⟨
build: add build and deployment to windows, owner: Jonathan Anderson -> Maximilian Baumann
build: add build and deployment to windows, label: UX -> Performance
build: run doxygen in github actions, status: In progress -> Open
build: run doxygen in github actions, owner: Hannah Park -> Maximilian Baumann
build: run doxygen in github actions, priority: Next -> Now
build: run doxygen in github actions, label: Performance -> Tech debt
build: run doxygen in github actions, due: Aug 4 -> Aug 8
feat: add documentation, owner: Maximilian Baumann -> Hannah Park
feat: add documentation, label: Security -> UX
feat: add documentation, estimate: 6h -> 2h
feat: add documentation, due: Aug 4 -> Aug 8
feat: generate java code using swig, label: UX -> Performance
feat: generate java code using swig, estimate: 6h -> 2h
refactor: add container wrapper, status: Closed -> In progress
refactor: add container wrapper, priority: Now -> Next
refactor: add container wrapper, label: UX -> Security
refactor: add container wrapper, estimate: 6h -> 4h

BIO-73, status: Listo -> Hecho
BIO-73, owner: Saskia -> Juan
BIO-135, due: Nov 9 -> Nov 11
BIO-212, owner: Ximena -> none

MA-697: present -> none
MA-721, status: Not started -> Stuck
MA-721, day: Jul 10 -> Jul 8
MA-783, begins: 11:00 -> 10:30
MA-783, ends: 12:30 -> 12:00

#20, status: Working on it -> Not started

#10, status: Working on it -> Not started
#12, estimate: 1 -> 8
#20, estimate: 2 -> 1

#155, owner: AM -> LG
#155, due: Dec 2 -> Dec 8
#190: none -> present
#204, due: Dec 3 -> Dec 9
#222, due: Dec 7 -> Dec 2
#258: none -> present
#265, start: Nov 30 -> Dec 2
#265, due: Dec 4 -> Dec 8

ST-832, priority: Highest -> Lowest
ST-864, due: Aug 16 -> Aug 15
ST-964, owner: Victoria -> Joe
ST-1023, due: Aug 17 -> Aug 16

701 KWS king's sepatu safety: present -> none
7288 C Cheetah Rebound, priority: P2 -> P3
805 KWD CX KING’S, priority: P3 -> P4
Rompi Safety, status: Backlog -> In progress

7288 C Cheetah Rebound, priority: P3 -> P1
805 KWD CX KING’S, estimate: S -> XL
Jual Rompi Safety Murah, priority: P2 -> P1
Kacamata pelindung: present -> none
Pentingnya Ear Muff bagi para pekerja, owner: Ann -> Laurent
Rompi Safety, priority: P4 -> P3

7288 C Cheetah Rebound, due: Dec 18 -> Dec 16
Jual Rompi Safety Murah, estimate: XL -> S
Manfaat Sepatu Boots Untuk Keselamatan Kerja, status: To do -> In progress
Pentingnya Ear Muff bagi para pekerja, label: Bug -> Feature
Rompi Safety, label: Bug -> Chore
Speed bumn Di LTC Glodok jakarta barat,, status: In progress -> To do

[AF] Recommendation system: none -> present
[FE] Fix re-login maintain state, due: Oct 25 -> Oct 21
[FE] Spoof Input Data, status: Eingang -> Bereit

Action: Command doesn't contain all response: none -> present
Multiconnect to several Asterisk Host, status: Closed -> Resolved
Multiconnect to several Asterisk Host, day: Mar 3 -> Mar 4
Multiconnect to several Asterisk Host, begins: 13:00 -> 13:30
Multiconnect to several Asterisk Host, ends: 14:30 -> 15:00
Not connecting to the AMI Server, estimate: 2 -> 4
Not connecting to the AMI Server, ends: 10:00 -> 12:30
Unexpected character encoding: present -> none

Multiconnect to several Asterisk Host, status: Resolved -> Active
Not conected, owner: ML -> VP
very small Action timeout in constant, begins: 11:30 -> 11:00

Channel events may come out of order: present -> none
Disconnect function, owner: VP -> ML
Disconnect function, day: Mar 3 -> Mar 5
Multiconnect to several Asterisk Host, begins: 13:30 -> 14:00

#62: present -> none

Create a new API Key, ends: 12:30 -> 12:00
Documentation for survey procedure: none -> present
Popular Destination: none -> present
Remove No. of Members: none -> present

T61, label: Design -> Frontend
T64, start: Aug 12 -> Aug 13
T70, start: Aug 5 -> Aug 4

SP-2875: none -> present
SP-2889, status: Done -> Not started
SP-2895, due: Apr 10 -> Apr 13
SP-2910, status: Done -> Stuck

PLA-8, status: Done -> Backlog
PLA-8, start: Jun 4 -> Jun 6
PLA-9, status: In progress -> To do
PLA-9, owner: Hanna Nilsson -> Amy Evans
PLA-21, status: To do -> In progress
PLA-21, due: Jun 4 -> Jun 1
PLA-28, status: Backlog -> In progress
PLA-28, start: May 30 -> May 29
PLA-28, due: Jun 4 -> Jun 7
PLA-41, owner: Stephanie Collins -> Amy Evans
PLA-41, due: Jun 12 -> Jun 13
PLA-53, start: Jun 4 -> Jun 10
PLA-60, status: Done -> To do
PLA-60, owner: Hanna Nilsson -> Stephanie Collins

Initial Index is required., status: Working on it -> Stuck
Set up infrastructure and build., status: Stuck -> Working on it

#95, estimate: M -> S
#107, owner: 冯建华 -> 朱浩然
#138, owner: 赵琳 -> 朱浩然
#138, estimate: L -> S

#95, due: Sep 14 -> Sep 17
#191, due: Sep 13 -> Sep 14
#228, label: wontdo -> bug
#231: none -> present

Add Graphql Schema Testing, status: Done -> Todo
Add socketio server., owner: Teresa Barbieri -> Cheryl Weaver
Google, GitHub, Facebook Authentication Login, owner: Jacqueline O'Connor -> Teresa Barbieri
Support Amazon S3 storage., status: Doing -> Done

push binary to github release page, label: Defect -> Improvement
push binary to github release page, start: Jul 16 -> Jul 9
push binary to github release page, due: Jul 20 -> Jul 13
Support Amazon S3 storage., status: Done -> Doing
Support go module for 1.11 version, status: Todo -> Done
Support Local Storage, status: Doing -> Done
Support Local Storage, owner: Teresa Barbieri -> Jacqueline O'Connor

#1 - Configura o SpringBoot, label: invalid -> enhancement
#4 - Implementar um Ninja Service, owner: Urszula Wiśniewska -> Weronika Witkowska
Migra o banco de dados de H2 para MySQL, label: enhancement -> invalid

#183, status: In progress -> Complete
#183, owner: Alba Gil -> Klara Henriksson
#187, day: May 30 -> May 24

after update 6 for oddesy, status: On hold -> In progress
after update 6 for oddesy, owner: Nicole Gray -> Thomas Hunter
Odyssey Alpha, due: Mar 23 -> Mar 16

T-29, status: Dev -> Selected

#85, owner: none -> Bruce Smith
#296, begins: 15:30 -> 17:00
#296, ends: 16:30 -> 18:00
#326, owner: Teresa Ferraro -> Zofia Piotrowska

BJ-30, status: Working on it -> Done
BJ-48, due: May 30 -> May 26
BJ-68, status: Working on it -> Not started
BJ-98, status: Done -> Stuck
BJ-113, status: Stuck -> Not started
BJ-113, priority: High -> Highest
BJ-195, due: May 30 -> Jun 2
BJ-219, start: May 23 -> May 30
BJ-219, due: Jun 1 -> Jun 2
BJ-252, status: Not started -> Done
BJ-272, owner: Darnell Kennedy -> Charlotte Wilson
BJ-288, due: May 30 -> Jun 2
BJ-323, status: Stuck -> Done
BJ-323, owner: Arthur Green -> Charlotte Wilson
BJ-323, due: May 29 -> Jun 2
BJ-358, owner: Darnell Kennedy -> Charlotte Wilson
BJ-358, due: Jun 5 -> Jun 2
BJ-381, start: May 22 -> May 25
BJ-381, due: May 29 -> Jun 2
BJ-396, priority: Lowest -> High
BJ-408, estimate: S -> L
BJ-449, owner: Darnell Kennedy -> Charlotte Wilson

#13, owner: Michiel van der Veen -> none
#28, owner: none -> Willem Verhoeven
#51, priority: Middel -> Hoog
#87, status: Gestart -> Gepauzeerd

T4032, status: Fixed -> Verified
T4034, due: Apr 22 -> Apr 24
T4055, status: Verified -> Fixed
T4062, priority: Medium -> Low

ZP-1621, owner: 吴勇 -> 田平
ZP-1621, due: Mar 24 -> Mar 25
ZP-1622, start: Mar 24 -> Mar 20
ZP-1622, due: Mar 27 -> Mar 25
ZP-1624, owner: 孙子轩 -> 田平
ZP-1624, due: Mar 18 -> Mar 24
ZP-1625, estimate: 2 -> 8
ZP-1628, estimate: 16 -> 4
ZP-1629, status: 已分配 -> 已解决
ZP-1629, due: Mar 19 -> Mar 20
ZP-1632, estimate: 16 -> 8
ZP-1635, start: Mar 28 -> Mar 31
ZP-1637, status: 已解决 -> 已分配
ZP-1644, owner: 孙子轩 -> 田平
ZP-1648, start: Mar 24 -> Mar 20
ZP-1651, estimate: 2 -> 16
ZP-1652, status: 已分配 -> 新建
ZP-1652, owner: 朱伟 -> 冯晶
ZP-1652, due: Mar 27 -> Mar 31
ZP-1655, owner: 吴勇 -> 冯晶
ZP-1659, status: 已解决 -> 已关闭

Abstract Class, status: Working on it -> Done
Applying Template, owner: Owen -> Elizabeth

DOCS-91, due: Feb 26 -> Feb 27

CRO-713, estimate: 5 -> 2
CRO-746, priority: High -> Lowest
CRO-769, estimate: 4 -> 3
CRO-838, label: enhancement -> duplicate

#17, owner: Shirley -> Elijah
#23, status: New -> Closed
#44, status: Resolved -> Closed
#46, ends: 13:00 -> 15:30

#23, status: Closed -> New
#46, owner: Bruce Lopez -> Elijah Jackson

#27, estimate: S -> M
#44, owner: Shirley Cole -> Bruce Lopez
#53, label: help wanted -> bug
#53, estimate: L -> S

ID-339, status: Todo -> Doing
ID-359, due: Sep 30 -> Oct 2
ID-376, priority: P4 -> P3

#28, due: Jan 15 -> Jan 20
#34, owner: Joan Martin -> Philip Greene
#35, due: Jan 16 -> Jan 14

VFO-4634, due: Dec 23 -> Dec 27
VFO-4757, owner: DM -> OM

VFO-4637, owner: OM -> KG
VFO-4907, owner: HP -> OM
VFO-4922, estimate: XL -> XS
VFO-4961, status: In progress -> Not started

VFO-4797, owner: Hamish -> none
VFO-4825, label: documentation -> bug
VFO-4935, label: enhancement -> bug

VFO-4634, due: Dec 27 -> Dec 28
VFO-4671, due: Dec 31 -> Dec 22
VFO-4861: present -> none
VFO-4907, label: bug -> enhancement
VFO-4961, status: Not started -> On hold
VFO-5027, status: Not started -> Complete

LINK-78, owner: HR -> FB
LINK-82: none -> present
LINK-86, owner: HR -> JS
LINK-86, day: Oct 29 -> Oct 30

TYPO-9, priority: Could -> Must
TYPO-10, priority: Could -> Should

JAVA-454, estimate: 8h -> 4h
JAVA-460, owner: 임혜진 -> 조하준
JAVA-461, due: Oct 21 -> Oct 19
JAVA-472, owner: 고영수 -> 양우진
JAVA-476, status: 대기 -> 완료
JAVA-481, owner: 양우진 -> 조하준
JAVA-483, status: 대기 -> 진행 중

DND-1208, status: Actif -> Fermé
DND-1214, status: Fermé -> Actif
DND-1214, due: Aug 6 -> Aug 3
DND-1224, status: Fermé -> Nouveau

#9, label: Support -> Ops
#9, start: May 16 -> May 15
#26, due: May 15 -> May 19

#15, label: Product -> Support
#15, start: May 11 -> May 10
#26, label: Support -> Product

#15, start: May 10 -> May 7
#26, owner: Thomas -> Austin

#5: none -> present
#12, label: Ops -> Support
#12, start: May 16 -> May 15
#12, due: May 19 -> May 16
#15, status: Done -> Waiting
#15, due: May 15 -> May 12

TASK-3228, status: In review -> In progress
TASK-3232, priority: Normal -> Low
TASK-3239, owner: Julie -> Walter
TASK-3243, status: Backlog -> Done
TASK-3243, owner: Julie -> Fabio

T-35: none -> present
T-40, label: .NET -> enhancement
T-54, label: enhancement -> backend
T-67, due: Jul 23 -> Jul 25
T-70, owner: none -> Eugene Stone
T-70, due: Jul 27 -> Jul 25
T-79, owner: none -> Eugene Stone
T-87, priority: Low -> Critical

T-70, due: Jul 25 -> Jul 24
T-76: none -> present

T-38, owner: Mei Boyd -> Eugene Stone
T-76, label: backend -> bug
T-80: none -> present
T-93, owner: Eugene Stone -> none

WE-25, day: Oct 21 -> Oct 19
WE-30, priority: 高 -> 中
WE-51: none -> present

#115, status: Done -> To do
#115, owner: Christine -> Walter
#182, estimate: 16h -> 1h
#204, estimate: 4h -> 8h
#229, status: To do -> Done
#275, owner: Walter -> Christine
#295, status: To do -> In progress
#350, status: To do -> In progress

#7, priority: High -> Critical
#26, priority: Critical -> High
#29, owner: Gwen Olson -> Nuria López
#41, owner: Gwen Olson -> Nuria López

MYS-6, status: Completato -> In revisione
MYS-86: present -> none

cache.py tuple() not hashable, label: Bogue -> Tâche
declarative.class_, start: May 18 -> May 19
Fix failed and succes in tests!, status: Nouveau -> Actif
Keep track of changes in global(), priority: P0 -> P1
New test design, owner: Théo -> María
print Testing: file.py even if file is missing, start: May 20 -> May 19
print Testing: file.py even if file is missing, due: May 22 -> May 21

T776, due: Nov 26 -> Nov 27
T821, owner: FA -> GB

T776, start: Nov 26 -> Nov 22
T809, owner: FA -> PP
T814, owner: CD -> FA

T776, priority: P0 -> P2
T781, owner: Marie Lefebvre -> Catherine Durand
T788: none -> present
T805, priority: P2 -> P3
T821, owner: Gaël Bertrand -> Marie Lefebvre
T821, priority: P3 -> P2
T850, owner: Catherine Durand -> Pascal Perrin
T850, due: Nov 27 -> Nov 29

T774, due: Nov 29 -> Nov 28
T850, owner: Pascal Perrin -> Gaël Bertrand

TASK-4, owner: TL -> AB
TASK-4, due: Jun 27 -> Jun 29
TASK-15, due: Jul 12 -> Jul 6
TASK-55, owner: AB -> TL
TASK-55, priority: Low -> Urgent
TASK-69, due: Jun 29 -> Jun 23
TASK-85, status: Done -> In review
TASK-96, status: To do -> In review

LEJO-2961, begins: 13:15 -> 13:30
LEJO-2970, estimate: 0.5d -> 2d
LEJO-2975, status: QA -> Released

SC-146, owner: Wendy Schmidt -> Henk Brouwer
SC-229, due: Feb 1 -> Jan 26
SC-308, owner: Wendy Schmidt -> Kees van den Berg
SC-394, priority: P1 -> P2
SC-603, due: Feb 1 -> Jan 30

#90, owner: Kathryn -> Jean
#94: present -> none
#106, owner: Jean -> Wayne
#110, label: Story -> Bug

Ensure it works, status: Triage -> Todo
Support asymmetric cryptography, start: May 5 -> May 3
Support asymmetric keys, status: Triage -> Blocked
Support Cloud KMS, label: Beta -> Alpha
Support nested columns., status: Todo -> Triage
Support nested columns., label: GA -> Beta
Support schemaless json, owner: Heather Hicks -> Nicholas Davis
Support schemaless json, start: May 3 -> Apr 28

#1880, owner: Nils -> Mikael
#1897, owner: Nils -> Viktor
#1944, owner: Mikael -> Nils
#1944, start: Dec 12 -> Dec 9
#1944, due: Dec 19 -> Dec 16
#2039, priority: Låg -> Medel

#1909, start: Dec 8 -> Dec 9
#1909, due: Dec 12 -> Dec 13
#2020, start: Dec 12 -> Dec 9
⟩
• _What the task requires_
Reproduce, character for character, only the lines of the preceding data that start at the line with "Disconnect function, owner: VP -> ML" and end at the line with "SP-2875: none -> present", both included.

• _Final answer_
Disconnect function, owner: VP -> ML
Disconnect function, day: Mar 3 -> Mar 5
Multiconnect to several Asterisk Host, begins: 13:30 -> 14:00

#62: present -> none

Create a new API Key, ends: 12:30 -> 12:00
Documentation for survey procedure: none -> present
Popular Destination: none -> present
Remove No. of Members: none -> present

T61, label: Design -> Frontend
T64, start: Aug 12 -> Aug 13
T70, start: Aug 5 -> Aug 4

SP-2875: none -> present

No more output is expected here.